France weighing possible minesweeping operation at Yemen port: ministry

PARIS (Reuters) - France is studying the possibility of carrying out a minesweeping operation to provide access to the Yemeni port of Hodeidah once an Arab-led coalition has completed its military operations, France’s Defence Ministry said on Friday.

Arab coalition forces had fought their way to the outskirts of the airport in Yemen’s main port city on Friday, in the biggest battle of a three-year war pitting it against the Iran-aligned Houthi movement.

An official of the United Arab Emirates, part of the coalition, told Reuters on Thursday that France had agreed to provide minesweeping support for the operation and that UAE intelligence indicated that the Houthi rebels, who control the city, had mined the port. The official also said the United States had rejected a request for such help.

In a statement to Reuters, the French Defence Ministry suggested a final decision had not yet been made.

“An action to de-mine access to the port of Hodeidah after the end of military operations is currently under study. Its purpose would be to facilitate the safe transport of humanitarian aid to the population of the city,” it said.

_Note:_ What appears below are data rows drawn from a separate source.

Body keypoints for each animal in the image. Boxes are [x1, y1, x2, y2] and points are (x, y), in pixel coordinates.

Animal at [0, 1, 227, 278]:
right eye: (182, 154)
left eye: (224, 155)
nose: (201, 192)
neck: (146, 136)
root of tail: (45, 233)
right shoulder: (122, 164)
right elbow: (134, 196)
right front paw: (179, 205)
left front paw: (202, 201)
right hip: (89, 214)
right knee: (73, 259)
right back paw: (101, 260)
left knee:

“France has always emphasized that the port city of Hodeidah is one of Yemen’s key gateways to bring commercial and humanitarian goods to the civilian population,” it added.

The ministry stressed that France at this stage had no military operations in the Hodeidah region and was not part of the Saudi-led coalition.

France, along with the United States and Britain, backs the Arab coalition in the Yemen conflict and provides weapons to both Saudi Arabia and the United Arab Emirates.

Paris plans to host a gathering of countries and international organizations, co-presided with Riyadh, on June 27 to address the “urgent humanitarian situation” in Yemen.

“The news on the ground convinces us of the need for the international community to pay particular attention to the issue of humanitarian access,” the Defence Ministry said.